**EXERCISE PROMPT:**
Write down exactly the lines from the one with "hfov_deg: 56.8" to the end of the data, first and last included, and no others.

**DATA FOR PROCESSING:**
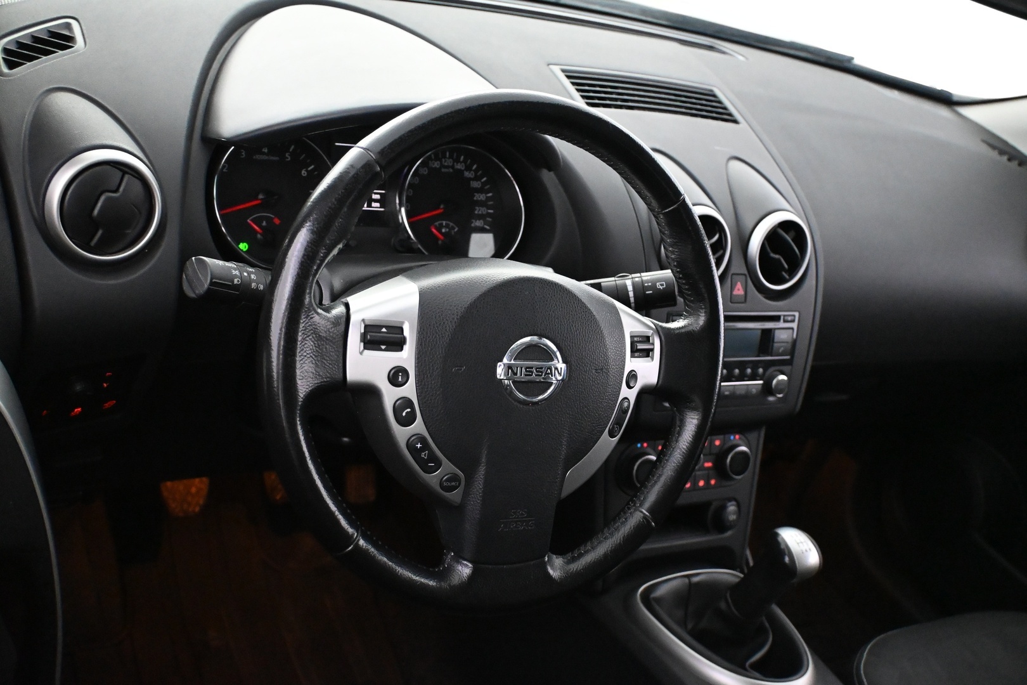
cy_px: 342
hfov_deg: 52.2
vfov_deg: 36.2
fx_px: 1048
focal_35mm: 37
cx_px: 514
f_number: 4.2
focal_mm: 24.5
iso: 8000
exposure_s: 1/60
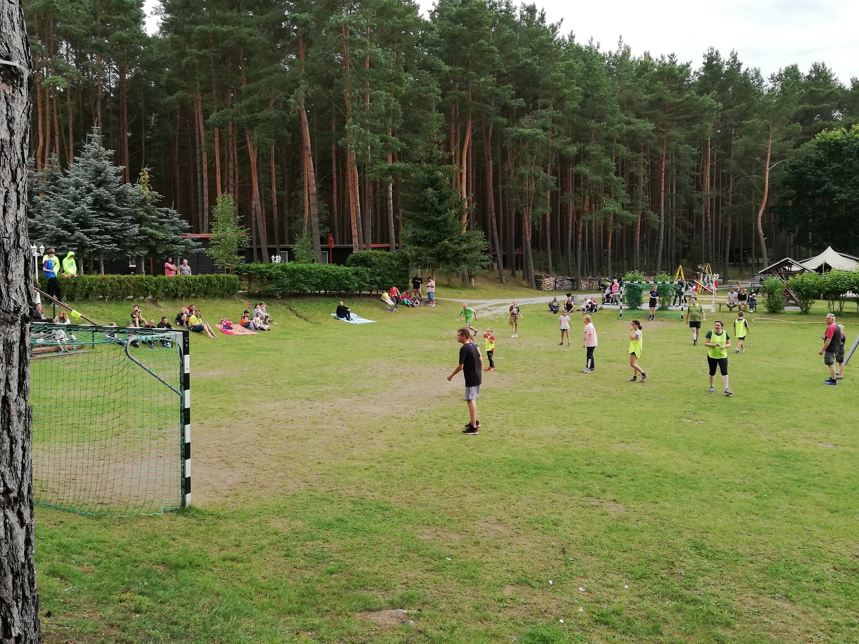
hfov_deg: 56.8
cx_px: 430
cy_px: 322
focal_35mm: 32
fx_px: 794
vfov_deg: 44.2
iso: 50
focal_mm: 3.81
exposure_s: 1/323
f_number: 2.2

**EXERCISE RESPONSE:**
hfov_deg: 56.8
cx_px: 430
cy_px: 322
focal_35mm: 32
fx_px: 794
vfov_deg: 44.2
iso: 50
focal_mm: 3.81
exposure_s: 1/323
f_number: 2.2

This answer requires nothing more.